On Wednesday, health experts said there have been more than a half dozen cases of Pertussis (whooping cough) in the county, and a norovirus outbreak that started last week and continues to spread.

Norovirus, commonly referred to as the stomach flu, is a highly contagious disease that is easily spread through direct contact from person to person. Symptoms for norovirus can include: vomiting, stomach pain, body aches and fever.

Laurel Riek, Environmental Health Specialist, said, “I guess the biggest issue when addressing norovirus is making sure we do everything we can to contain it. It’s a very contagious virus and it just takes staying home when you’re sick and washing your hands to keep that disease from spreading all over the community.”

There have been 17 lab confirmed cases of norovirus in the last several weeks, and 46 people reported with noroviral-like symptoms.

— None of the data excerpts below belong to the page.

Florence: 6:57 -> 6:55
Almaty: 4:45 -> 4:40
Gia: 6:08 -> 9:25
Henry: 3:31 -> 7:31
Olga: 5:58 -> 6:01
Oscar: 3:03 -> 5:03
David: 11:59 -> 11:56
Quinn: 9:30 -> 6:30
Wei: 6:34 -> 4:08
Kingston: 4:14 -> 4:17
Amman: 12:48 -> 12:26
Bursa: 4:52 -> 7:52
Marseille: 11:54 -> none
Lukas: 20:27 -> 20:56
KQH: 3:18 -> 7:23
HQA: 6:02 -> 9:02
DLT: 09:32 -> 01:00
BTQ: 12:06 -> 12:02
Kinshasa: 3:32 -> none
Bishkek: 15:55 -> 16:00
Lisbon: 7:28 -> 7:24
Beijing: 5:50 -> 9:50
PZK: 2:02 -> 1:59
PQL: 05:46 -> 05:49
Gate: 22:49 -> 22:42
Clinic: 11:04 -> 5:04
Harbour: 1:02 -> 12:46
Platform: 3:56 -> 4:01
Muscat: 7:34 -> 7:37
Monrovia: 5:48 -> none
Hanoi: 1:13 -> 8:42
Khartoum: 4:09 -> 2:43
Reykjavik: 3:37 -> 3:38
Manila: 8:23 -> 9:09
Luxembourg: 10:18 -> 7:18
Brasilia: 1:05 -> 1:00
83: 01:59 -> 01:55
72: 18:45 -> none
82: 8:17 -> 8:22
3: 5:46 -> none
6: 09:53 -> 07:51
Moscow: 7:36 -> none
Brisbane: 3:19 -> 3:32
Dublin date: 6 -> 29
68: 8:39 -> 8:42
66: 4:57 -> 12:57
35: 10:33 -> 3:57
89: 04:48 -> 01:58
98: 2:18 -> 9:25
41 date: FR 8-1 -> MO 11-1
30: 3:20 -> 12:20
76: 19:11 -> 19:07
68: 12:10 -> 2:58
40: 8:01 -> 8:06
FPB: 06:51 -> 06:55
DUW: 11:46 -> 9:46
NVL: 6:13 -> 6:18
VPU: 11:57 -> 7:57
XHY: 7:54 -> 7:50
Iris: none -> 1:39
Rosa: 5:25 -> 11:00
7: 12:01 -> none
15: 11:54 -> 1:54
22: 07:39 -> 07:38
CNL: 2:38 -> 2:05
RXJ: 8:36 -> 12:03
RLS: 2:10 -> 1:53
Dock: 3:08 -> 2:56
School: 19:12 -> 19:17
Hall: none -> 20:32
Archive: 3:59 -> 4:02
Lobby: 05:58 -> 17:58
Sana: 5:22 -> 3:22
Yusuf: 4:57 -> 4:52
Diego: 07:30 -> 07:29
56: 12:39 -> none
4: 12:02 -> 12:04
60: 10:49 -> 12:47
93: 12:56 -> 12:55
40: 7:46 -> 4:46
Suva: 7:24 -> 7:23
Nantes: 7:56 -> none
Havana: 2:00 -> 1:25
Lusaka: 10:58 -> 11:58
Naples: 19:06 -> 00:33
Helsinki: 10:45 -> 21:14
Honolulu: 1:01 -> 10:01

St. Peter’s Health has restricted visitors because of the spread of norovirus. According to the Centers for Disease Control and Prevention (CDC), proper hygiene is the way to protect yourself and family, which includes getting into the habit of regularly washing your hands and avoiding preparation of food and meals while ill.

Public Health reported there are seven confirmed cases of whooping cough (also known as Pertussis) in the Lewis and Clark County area. Whooping cough is a highly contagious respiratory disease caused by a specific type of bacteria.

Primary symptoms are an uncontrollable, violent, cough which can be a very serious and even deadly in infants and children less than a year old. It is also deadly for those with low or poor immunity and the elderly.

Public Health Nurse Shelly Maag said, “Most people who have been vaccinated usually feel pretty good and they’ll get a cough that usually starts pretty mild and it just progresses and progresses, and progresses, and gets worse.”